Professor Gerard Kilroy, Visiting Senior Research Fellow in English, describes the Summa below:
Edmund Campion’s copy of the Summa Totius Theologiae (Antwerp: Plantin, 1569)
The marginalia in this book mark the end of one story, the long struggle of Edmund Campion in Oxford to discern the right path, and the beginning of another, glittering European phase, which he would later sign off from “Cosmopoli”. When he was a Fellow of St John’s College, from 1557 to 1570, he had dedicated to Viscount Montague a Latin poem on the early history of the Church and styled himself Edmundus Campianus Oxoniensis. This was about 1568, the year his theological struggles intensified during long discussions with Richard Cheyney, bishop of Gloucester, in the house of Thomas Dutton, the year he was made proctor of the university, and the year when he was trying to avoid preaching at Paul’s Cross. In 1569 he was ordained deacon, shortly before he compounded for the first fruits of the parish of Sherborne, in Cheyney’s diocese, and on Dutton’s estate, but by 1570 he was seeking permission to postpone ordination as a priest in the established church by going to Dublin, where he stayed in the house of James Stanihurst, Speaker of the Irish Parliament. The attempt to conduct his fierce inner debate away from the public eye failed. During the night of 17 March 1571 Sir Henry Sidney, Lord Deputy of Ireland, warned him of imminent arrest, and he was escorted into hiding in an attic of the Barnewall family in Turvey. He left Drogheda in disguise sometime around 9 June 1571. By 30 June he had arrived at Dr Allen’s newly established English College in Douai, Flanders, when Dr Nicholas Sander was adding the dedications to his controversial De Visibili Monarchia, published the following month by another New College fellow, John Fowler, in Louvain.

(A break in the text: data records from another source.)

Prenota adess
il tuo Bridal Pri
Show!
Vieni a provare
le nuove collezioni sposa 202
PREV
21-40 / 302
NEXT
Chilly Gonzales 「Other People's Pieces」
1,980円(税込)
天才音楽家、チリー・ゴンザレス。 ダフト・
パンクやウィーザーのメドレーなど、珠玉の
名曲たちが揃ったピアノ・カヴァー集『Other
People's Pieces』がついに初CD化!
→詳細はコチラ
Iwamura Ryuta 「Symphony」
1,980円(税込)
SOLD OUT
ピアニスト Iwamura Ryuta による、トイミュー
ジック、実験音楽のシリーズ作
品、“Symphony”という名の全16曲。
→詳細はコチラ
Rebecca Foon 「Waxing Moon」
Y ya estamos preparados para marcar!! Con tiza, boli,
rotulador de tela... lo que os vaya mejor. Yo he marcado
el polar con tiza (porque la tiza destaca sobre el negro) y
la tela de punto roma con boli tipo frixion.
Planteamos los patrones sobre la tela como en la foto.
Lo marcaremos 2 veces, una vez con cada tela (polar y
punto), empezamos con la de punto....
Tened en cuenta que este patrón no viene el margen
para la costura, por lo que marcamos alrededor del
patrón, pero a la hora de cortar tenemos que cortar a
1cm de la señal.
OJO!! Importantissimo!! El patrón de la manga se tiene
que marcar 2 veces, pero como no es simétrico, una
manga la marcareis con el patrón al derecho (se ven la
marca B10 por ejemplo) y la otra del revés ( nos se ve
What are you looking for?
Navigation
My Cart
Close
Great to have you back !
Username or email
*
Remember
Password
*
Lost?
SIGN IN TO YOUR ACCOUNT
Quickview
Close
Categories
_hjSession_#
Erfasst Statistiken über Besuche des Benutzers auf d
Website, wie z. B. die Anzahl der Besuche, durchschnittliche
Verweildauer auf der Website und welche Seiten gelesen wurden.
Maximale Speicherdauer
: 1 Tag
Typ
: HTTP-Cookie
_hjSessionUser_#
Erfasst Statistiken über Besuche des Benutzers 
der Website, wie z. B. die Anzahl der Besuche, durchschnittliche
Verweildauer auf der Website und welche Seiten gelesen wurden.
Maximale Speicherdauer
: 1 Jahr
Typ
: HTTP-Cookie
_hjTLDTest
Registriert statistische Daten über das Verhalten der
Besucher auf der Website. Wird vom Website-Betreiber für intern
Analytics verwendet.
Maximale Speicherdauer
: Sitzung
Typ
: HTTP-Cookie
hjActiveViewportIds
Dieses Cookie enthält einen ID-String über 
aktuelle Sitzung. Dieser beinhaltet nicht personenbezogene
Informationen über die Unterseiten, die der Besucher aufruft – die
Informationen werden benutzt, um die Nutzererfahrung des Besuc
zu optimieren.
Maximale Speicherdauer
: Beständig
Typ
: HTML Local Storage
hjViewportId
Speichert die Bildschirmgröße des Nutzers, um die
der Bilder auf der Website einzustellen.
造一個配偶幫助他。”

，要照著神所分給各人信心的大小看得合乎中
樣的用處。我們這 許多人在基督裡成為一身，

Campion’s purchase, therefore, on 13 August 1571 of the Summa Totius Theologiae, in a new edition by the great Antwerp printer, Christopher Plantin, marks a significant shift, especially as he now inscribed this expensive book: Edmundus Campianus Anglus Londinensis. Campion underlined and annotated the first volume with his fast secretary hand on almost every page, as if devouring “Doctrina sacra”; in the second volume he annotated only as far as “De peccato blasphemiae” and then skipped the other sins, resuming his intense annotation only with sacramental theology in the third volume.
The book was passed down until, in 1887, shortly after the papal decree Anglia Sanctorum Insula beatifying Campion and other English martyrs on 29 December 1886, Canon Didiot, dean of theology at Lille, gave it to the English Province of the Society of Jesus. It passed from Manresa College, Roehampton, originally the novitiate, to Heythrop College. Before Heythrop, after several metamorphoses, was finally closed in 2018, the Jesuits in Britain transferred it to Oxford, so it could sit beside Campion’s own copy of commentaries on Aristotle, given to the Hall in 1936. It is fitting that the Summa, which brings us close to Campion in the act of reading Aquinas, pen in hand, should now be one of the principal relics of this great Oxford scholar.